Io non so in quale parte degli Stati Uniti viva Manderson, l’articolo non lo dice. Certo non nelle contee del Texas dove la gente è convinta che il muro ai confini del Messico è stato costruito, che adesso contrariamente a quando c’era Obama il mondo intero rispetta gli Stati Uniti, che Trump ha salvato l’economia distrutta da Obama e che ha messo fine a questa sciocchezza del Covid 19 (questo lo dicono mentre vengono portati all’ospedale). È proprio sicuro, il reverendo Manderson, che i poveri che votano Trump vogliano veramente, non solo “curare i malati”, ma anche semplicemente curare se stessi? Perché se si preoccupassero veramente della loro salute gli basterebbe volere una riforma sanitaria generale, no? E invece no, una buona percentuale, anche se non è la maggioranza, non la vuole.

 

Non è, quella del buon pastore, una ripresa dell’utilitarismo ammantata di religione? Cosa ne so io che i poveri intendono sempre “aumentare il loro benessere”, secondo la formula aristotelico-utilitarista della felicità? E il godimento dove lo mettiamo? Il godimento non è la felicità, e non è nemmeno il piacere. E se il godimento si celasse proprio nello stare male e nel poter dare la colpa a qualcun altro? E se il godimento del povero fosse quello delle Memorie dal sottosuolo di Dostoevskij, archetipo assoluto del cittadino furibondo? Non è uno stupido, l’uomo del sottosuolo, spesso ha anche ragione, ma il godimento al quale non può rinunciare sta nella sua incazzatura perenne, che per lui è meglio dell'alcol, del sesso e di qualunque rapporto umano, basta vedere come tratta la povera Liza.
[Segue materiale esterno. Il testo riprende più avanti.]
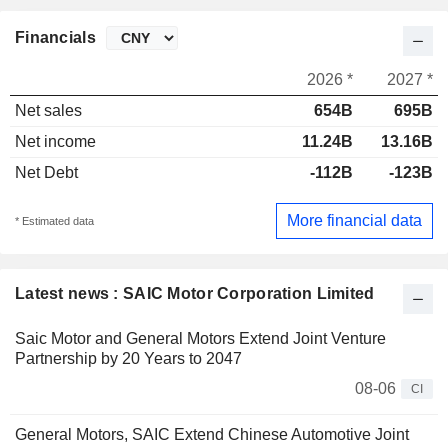
Financials
2026 *
2027 *
Net sales
654B
695B
Net income
11.24B
13.16B
Net Debt
-112B
-123B
More financial data
* Estimated data
Latest news : SAIC Motor Corporation Limited
Saic Motor and General Motors Extend Joint Venture
Partnership by 20 Years to 2047
08-06
CI
General Motors, SAIC Extend Chinese Automotive Joint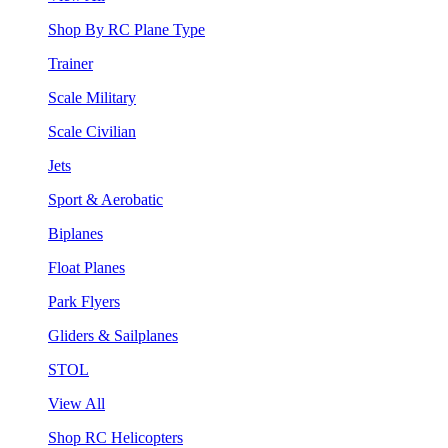
Shop By RC Plane Type
Trainer
Scale Military
Scale Civilian
Jets
Sport & Aerobatic
Biplanes
Float Planes
Park Flyers
Gliders & Sailplanes
STOL
View All
Shop RC Helicopters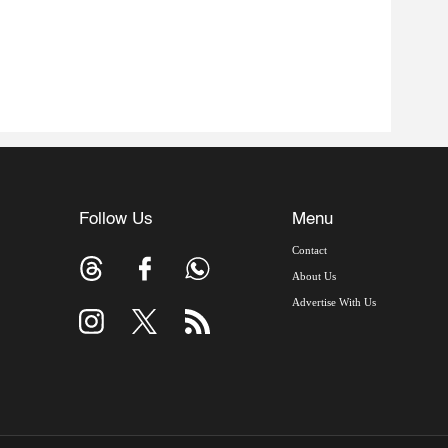
Follow Us
Menu
Contact
About Us
Advertise With Us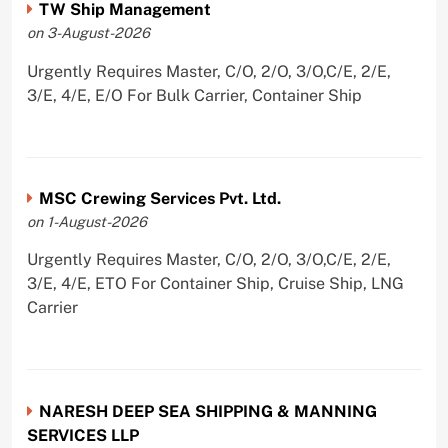
TW Ship Management
on 3-August-2026
Urgently Requires Master, C/O, 2/O, 3/O,C/E, 2/E,
3/E, 4/E, E/O For Bulk Carrier, Container Ship
MSC Crewing Services Pvt. Ltd.
on 1-August-2026
Urgently Requires Master, C/O, 2/O, 3/O,C/E, 2/E,
3/E, 4/E, ETO For Container Ship, Cruise Ship, LNG
Carrier
NARESH DEEP SEA SHIPPING & MANNING
SERVICES LLP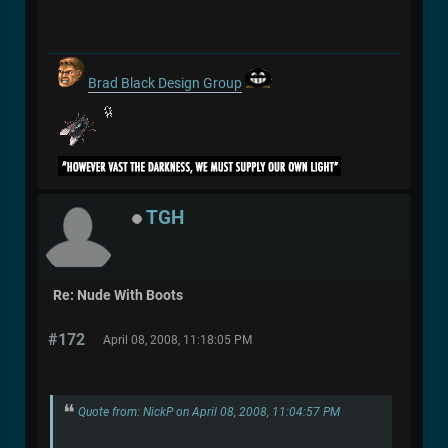
Brad Black Design Group
TGH
Re: Nude With Boots
#172
April 08, 2008, 11:18:05 PM
Quote from: NickP on April 08, 2008, 11:04:57 PM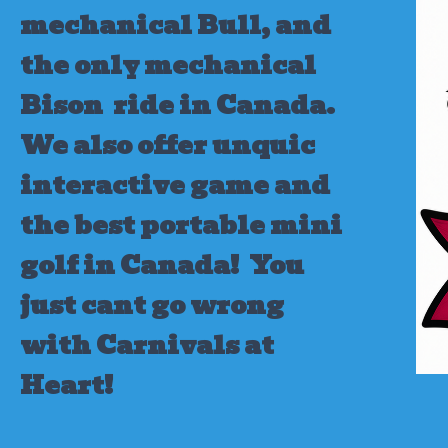
mechanical Bull, and
the only mechanical
Bison ride in Canada.
We also offer unquic
interactive game and
the best portable mini
golf in Canada!
You
just cant go wrong
with Carnivals at
Heart!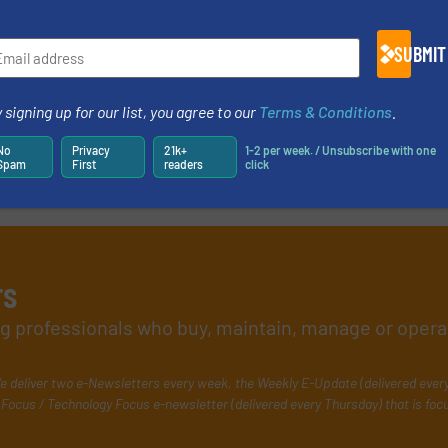
SUBMIT
 signing up for our list, you agree to our
Terms & Conditions
.
No
Privacy
21k+
1-2 per week. / Unsubscribe with one
Spam
First
readers
click
rs
ing professionals who buy, maintain, manage or opera
e deliver two e-Newsletters every week, the Weekly E-Update (delivered ever
Focus / Technology Focus e-newsletter (delivered every Thursday) that is foc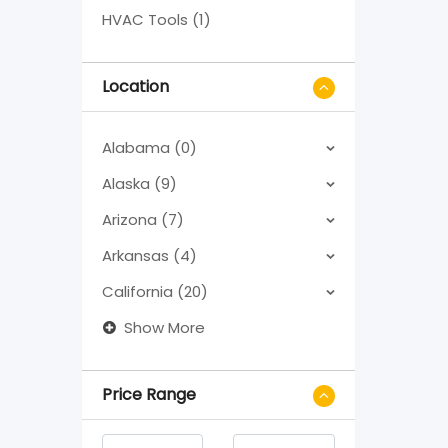
HVAC Tools (1)
Location
Alabama (0)
Alaska (9)
Arizona (7)
Arkansas (4)
California (20)
Show More
Price Range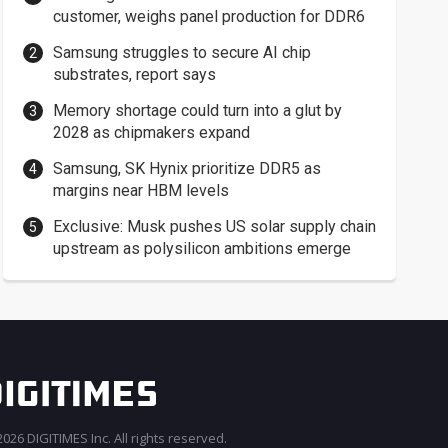
customer, weighs panel production for DDR6
Samsung struggles to secure AI chip
substrates, report says
Memory shortage could turn into a glut by
2028 as chipmakers expand
Samsung, SK Hynix prioritize DDR5 as
margins near HBM levels
Exclusive: Musk pushes US solar supply chain
upstream as polysilicon ambitions emerge
026 DIGITIMES Inc. All rights reserved.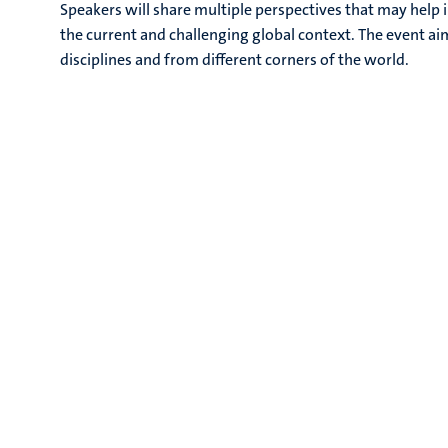
Speakers will share multiple perspectives that may help i
the current and challenging global context. The event aim
disciplines and from different corners of the world.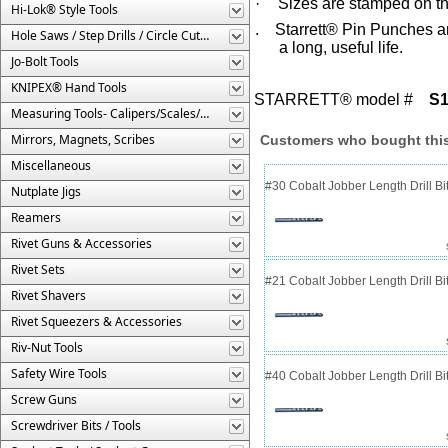
·
Sizes are stamped on th
Hi-Lok® Style Tools
. Starrett® Pin Punches ar
Hole Saws / Step Drills / Circle Cutters
a long, useful life.
Jo-Bolt Tools
KNIPEX® Hand Tools
STARRETT® model #
S
Measuring Tools- Calipers/Scales/Gages/Etc.
Mirrors, Magnets, Scribes
Customers who bought this
Miscellaneous
#30 Cobalt Jobber Length Drill B
Nutplate Jigs
Reamers
Rivet Guns & Accessories
Rivet Sets
#21 Cobalt Jobber Length Drill Bit
Rivet Shavers
Rivet Squeezers & Accessories
Riv-Nut Tools
Safety Wire Tools
#40 Cobalt Jobber Length Drill Bit
Screw Guns
Screwdriver Bits / Tools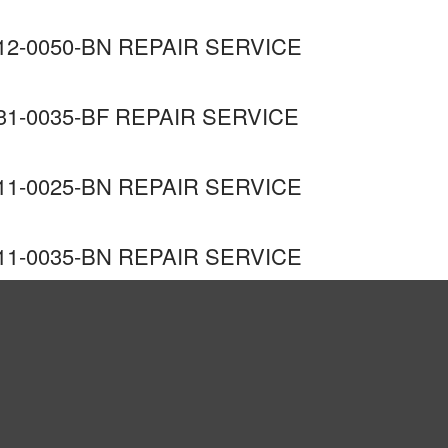
2-0050-BN REPAIR SERVICE
1-0035-BF REPAIR SERVICE
1-0025-BN REPAIR SERVICE
1-0035-BN REPAIR SERVICE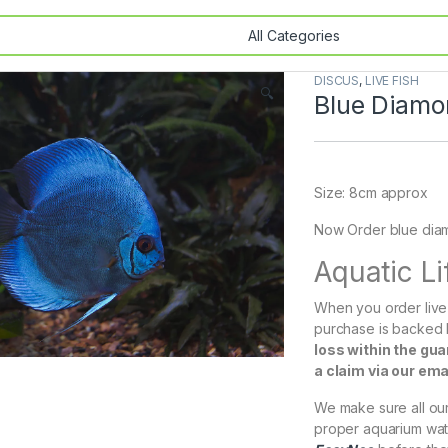
DISCUS
,
LIVE FISH
🔍
Blue Diamo
Size: 8cm approx
Now Order blue diamo
Aquatic L
When you order live 
purchase is backed
loss within the gu
a claim via our em
We make sure all our 
proper aquarium wat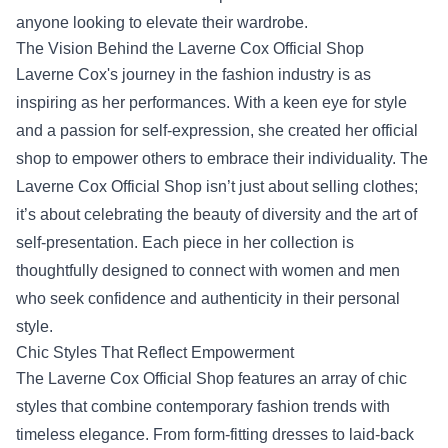
anyone looking to elevate their wardrobe.
The Vision Behind the Laverne Cox Official Shop
Laverne Cox's journey in the fashion industry is as
inspiring as her performances. With a keen eye for style
and a passion for self-expression, she created her official
shop to empower others to embrace their individuality. The
Laverne Cox Official Shop isn’t just about selling clothes;
it’s about celebrating the beauty of diversity and the art of
self-presentation. Each piece in her collection is
thoughtfully designed to connect with women and men
who seek confidence and authenticity in their personal
style.
Chic Styles That Reflect Empowerment
The Laverne Cox Official Shop features an array of chic
styles that combine contemporary fashion trends with
timeless elegance. From form-fitting dresses to laid-back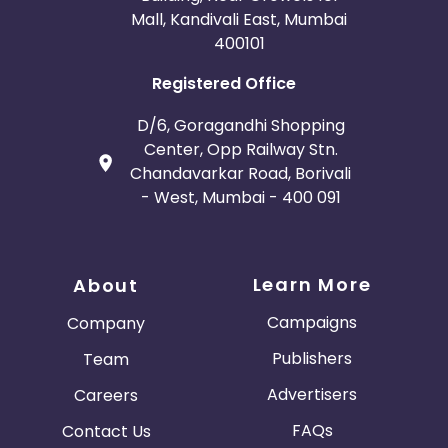
Mall, Kandivali East, Mumbai
400101
Registered Office
D/6, Goragandhi Shopping
Center, Opp Railway Stn.
Chandavarkar Road, Borivali
- West, Mumbai - 400 091
Learn More
About
Campaigns
Company
Publishers
Team
Advertisers
Careers
FAQs
Contact Us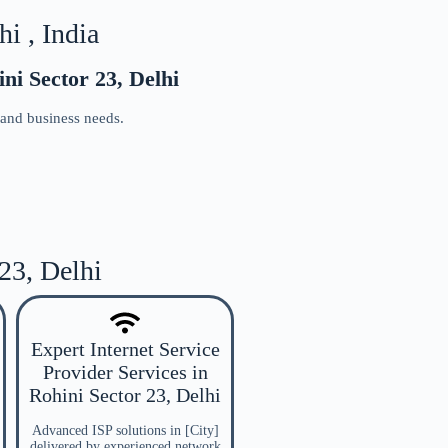
i , India
ni Sector 23, Delhi
 and business needs.
 23, Delhi
Expert Internet Service
Provider Services in
Rohini Sector 23, Delhi
Advanced ISP solutions in [City]
delivered by experienced network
Come si fa a tirarlo fuori dal sottosuolo in cui l’hanno ficcato, ma dove sta anche bene come un topo nel suo buco (perché il titolo russo che nessuno traduce bene, come osservava Nabokov, è Note da una topaia), e convincerlo che deve accogliere gli immigrati, assistere i malati e volere l’uguaglianza? Sono sicuro che rimarrebbe molto sorpreso e chiederebbe: "E perché?"

 

Il prete operaio non ha tutti i torti quando dice che i liberal che si sono strappati i capelli per quattro anni al pensiero di Trump non sono stati minimamente toccati da quello che lui ha fatto e anzi ci hanno guadagnato (ma per quanto tempo? La questione del mutamento climatico non lo sfiora?). Trump infatti non ce l’ha con loro. Con precisione chirurgica, quelli come Trump fanno del male solo a coloro che li votano, e questi continuano a votarli perché vogliono che gli venga fatto del male, il male che conoscono già, non il male che gli potrebbero fare i liberal costringendoli a cambiare natura. Come diceva Freud nel Disagio della civiltà, con impagabile humor ebraico, questa faccenda di amare il tuo prossimo come te stesso è la cosa più stressante che sia mai stata concepita. Non mi stupisce affatto che il blue-collar worker fugga a gambe levate appena vede un liberal. Mi viene in mente la scena del Mistero buffo in cui il cieco e lo storpio che stanno chiedendo l'elemosina per strada vengono a sapere che sta arrivando Gesù a miracolarli. Lo storpio sale in groppa al cieco e gli fa da guida mentre fuggono dicendo: “Via, via, quel Jesu x'è un gotico tremendo, scapemo che’l ne miracola e ne manda a lavorar!"